---------- Secção de texto

Rara Avis in Terris, JUVENAL, Sátiras, VI, 165

quarta-feira, 20 de junho de 2012

Verão

Verão, José Alves



Habita o silêncio
Onde os rios se perdem,
A tempestade floresce
Fértil, fecunda...
Habita o silêncio
Onde o horizonte cresce,
Incensa e inunda,
Secreto, imenso...


Ana


segunda-feira, 18 de junho de 2012

Areópagos

12.º D

Falo-vos hoje da ternura. Esta é a profissão certa, mesmo se a mudança desordenada dela nos leva o rumo certo. Precisávamos da serenidade dos areópagos para cativar, aperfeiçoar e lapidar a pedra angular. Vivemos tempos de instabilidade e de confrontos entre o firme e o fluído. 
O professor ajuíza e julga, é duro e inflexível nas suas decisões. O seu caminho segue a recta dinâmica da consciência. Isenta-se e distancia-se, pois assim deverá ser. 
Falo-vos hoje da ternura, porque as pernas trémulas dos meus alunos se dirigiram para a sala de exame nacional. Partem sozinhos, mal sabendo andar, nos corredores que tão bem conhecem. Estou lá para os ver entrar, disfarçando o nervoso miudinho que me entrou no estômago. Quero que tenham sucesso. Se pudesse teria entrado para resolver, eu, o teste. Sempre fui assim, todos o sabem se me conhecem. 
Como puderam, hoje, depois de pautas publicadas e assim trémulos, lembrar-se de mim, meus queridos alunos?


Fui atleta, sim, e vocês descobriram




Talvez eu tenha chegado lá, a esse lugar silencioso, onde a humanidade nos une. Ouso pensá-lo e sinto-me feliz. Foi por momentos desses que há muitos anos, aos dezoito - na vossa precisa idade - me fiz professora. Primeira geração feminina que trabalha fora de casa, na minha família, foi bom sair para vos encontrar. Que o futuro vos abrace e acarinhe nestes tempos inóspitos.


Cuidadosamente
Aqui vos instalo, onde tantas vezes a música acontece. Vocês são, hoje, a melodia que dialoga com a imortalidade e cura os poetas desse excesso de sensibilidade que se acomoda sob o olhar da exigência e do rigor. São árduos os dias, mas deixem-me falar-vos da ternura que, ainda, nos habita - velhos herdeiros da colina de Ares...




Não vos esquecerei. OBRIGADA!


Ana




Post scriptum: desculpem as fotos ao meu telemóvel.

quarta-feira, 13 de junho de 2012

Fogueiras

Rosmaninho (google)
Filhos da charneca
não marcham
correm no passado
arriscam-se
faiscam
no descampado.

alecrim (google)


Filhos da charneca
respiram o acre
transpiram
corroem a memória
na velha fogueira
arriscam-se
pelo prado.

Mato (google)


Mesclam o mato
ensaiam o desacato
na eira acesa em fila
saltam 
cantam
encantam
quando se perfila
o fumo da festa
infesta.

--------------------
---------- Dados apresentados

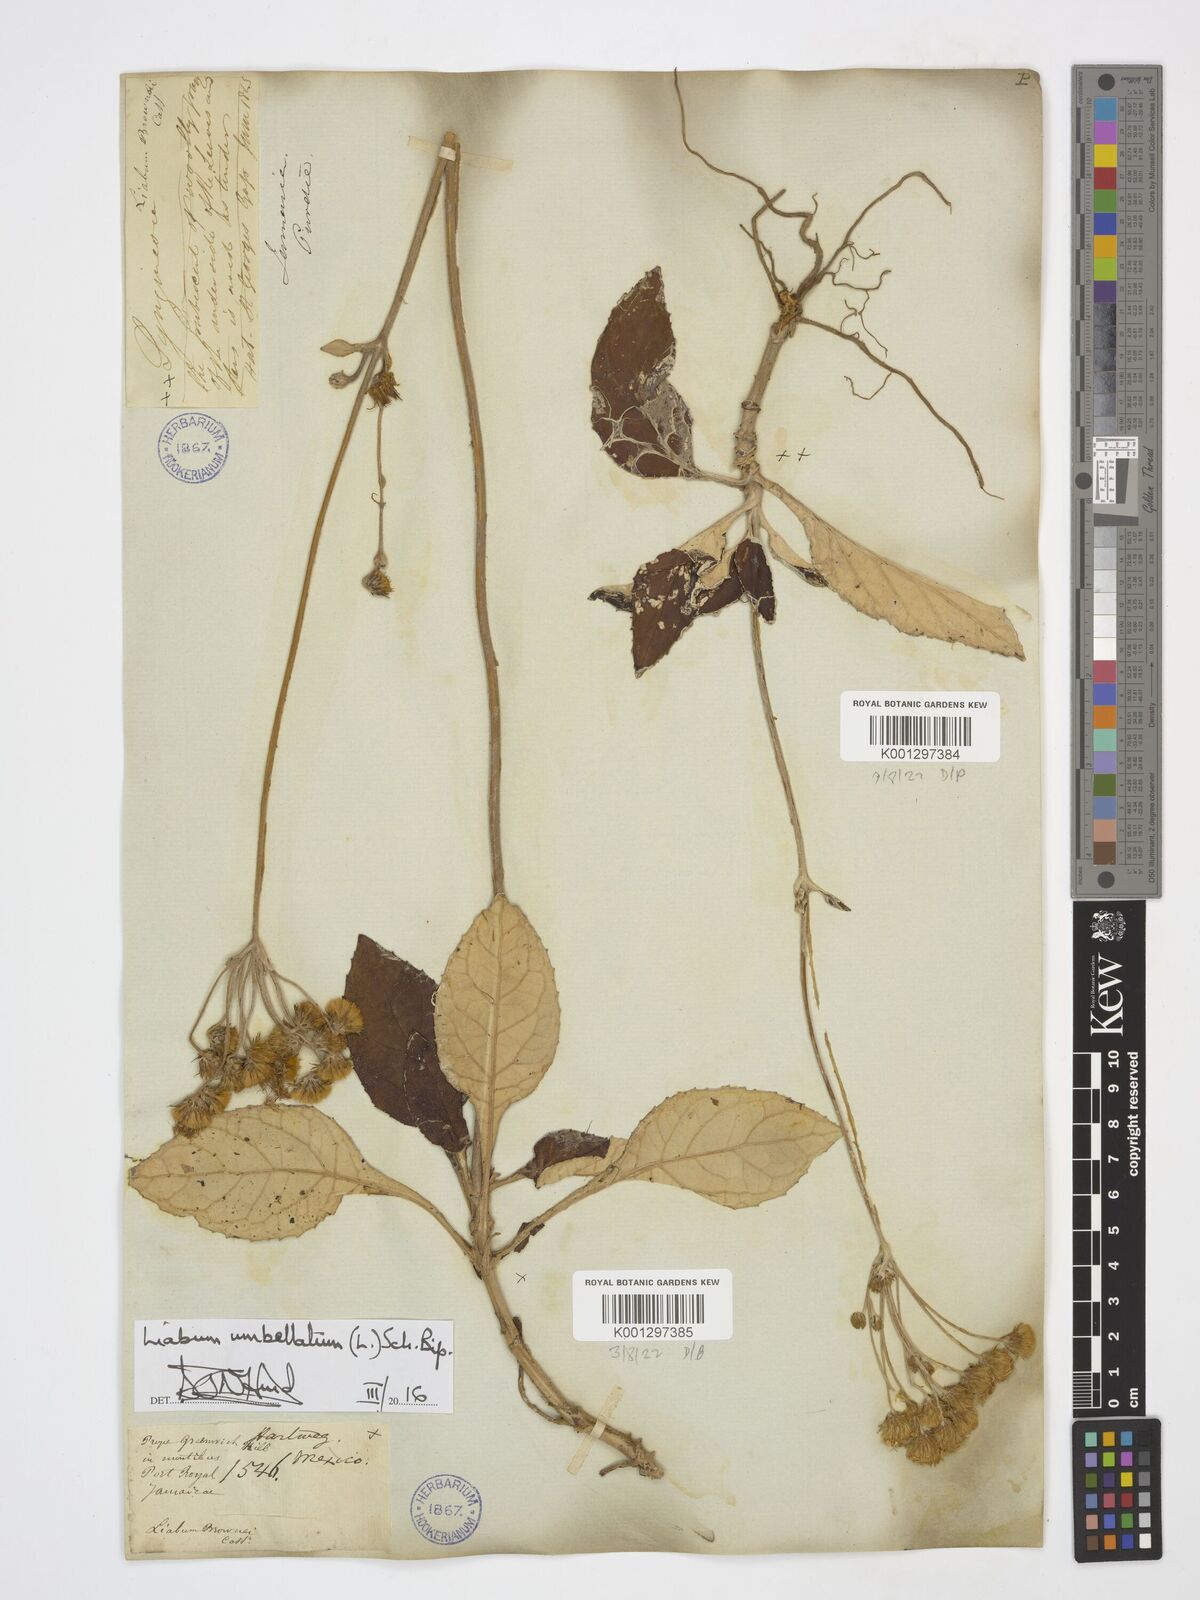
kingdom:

--------------------

→ Instruções das tarefas
a) Responda às seguintes perguntas com base na secção de texto:
(i) Com que idade a autora da publicação "Areópagos" se fez professora?
(ii) Que turma figura logo abaixo do título "Areópagos"?
(iii) Que data acompanha a publicação intitulada "Fogueiras"?
b) Transcreva da secção de texto o trecho que se inicia com "Post scriptum: desculpem" e prossegue até "no descampado.", inclusive.

→ Respostas apresentadas
a)
(i) Aos dezoito anos.
(ii) O 12.º D.
(iii) Quarta-feira, 13 de junho de 2012.

b)
Post scriptum: desculpem as fotos ao meu telemóvel.

quarta-feira, 13 de junho de 2012

Fogueiras

Rosmaninho (google)
Filhos da charneca
não marcham
correm no passado
arriscam-se
faiscam
no descampado.